Quantifying Risk: Closing the Chasm Between Cybersecurity and Cyber Insurance
Cyberattacks may be the biggest risk that global businesses are unprepared for.1 Record numbers of data breaches have driven large organizations to increase spending on security at twice the rate of other information technology during the past several years, according to market-growth studies by Gartner, IDC and others that predict growth of between 4.7 percent and 9.9 percent during the next five to seven years.
While that growth is significant, it is dwarfed by annual increases of between 25 percent and 35 percent in the cyber insurance market. This sector, worth less than a billion dollars worldwide during 2012, topped $2 billion during 2015 and could triple by 2020, according to Moody’s. This explosive growth is a result of executives trying to protect their organizations’ financial health in an ever-hostile cyber landscape, as well as carriers seeing profits in a new business segment.3
Unlike auto theft or fire insurance, cyber insurance is an emerging form of coverage. Predicting risks for the online environment cannot be based on retrospective analysis, since lack of historical data presents a tremendous challenge. The data simply does not exist to develop the models used by underwriters to calculate risk and set rates related to predictable expectations of loss and exposure. In addition, trying to gain even a toehold is difficult because the data, the technology, and the harmful incidents are growing and evolving so rapidly.
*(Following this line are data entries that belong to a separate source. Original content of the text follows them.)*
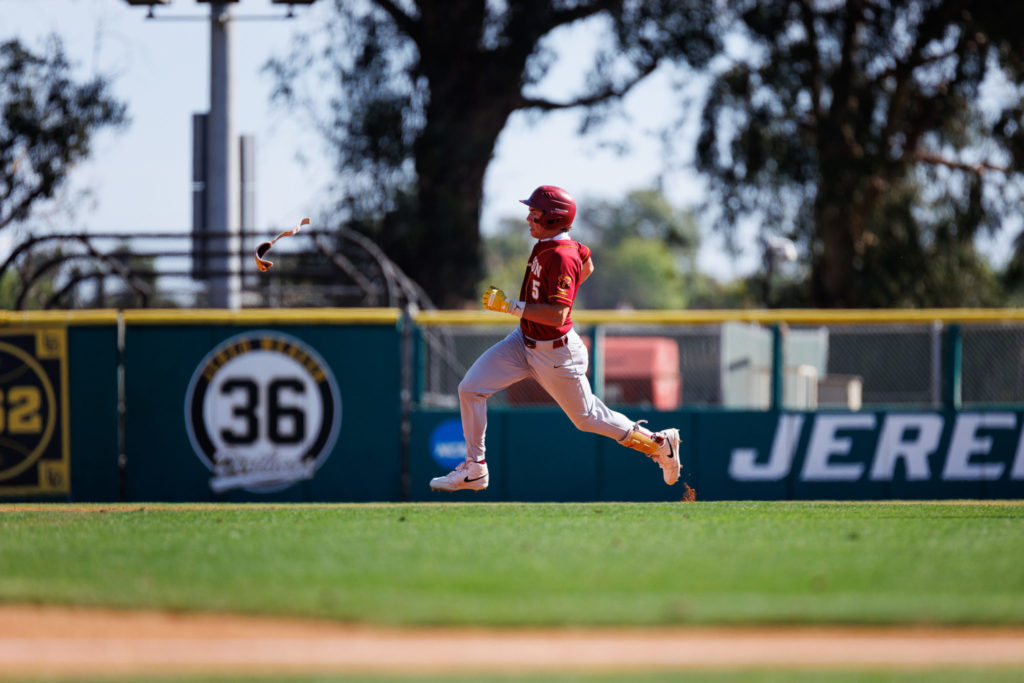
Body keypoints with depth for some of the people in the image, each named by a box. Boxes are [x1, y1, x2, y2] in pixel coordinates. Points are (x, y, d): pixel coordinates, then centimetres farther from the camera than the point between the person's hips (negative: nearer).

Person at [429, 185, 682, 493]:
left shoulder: (561, 257, -28)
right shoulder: (547, 244, -2)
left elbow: (557, 315, -34)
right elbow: (587, 265, 19)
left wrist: (510, 305, -33)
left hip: (555, 352, -9)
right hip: (524, 341, 9)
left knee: (586, 417, 9)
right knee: (470, 388, -3)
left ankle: (658, 444, 28)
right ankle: (474, 470, 5)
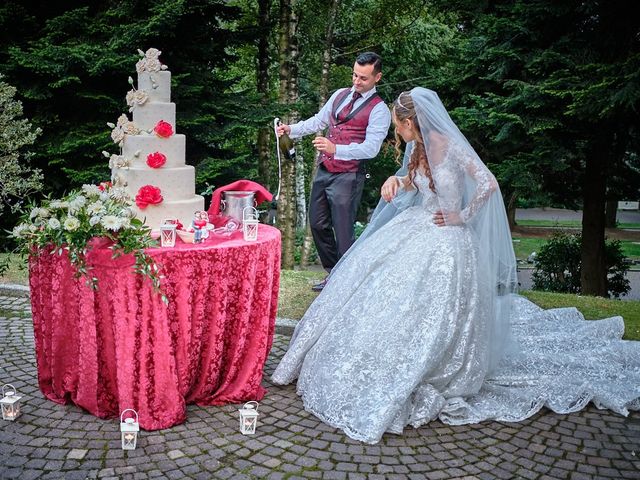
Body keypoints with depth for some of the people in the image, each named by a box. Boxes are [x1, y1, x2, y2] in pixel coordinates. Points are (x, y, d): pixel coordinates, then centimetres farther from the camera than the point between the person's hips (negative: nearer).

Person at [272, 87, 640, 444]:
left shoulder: (451, 147, -18)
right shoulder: (417, 147, 4)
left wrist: (462, 216, -14)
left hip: (445, 240, -8)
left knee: (431, 313, -9)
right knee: (371, 288, 6)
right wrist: (396, 180, -1)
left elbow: (488, 184, -24)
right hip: (415, 230, 9)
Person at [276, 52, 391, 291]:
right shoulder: (340, 95, 13)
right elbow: (318, 121, 20)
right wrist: (291, 129, 3)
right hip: (324, 170, 8)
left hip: (347, 176, -7)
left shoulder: (379, 110, -9)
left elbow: (371, 148, -20)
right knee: (318, 223, 15)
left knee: (343, 232, -4)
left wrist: (335, 149, -32)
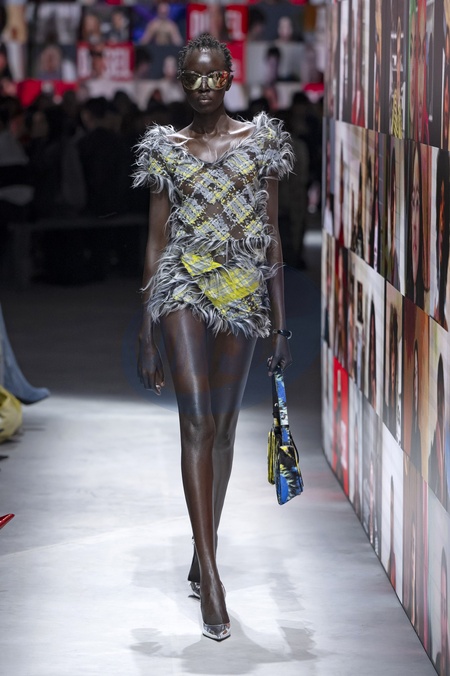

The result is a fragmented and volatile situation for both business and carriers. Carriers must essentially guess at their exposure, reflected in a market that is highly variable in both policy terms and prices. Business leaders, unable to comprehend coverage limits and reimbursement requirements, elect to bear the risk when faced with high costs, high deductibles and outright denial of coverage.
The SANS report “Cleaning Up After a Breach—Post-Breach Impact: A Cost Compendium” predicts that the evolving insurance market will have a strong influence on the ways organizations will approach their risk assessment and management activities, as well as how they will handle their investment in defending against escalating post-breach costs and total financial loss.6 This will require CEOs/CISOs and insurance underwriters/agents to achieve a common understanding about the meaning of risk and how both sides must work together to achieve a realistic floor from which cyber insurance makes solid business sense.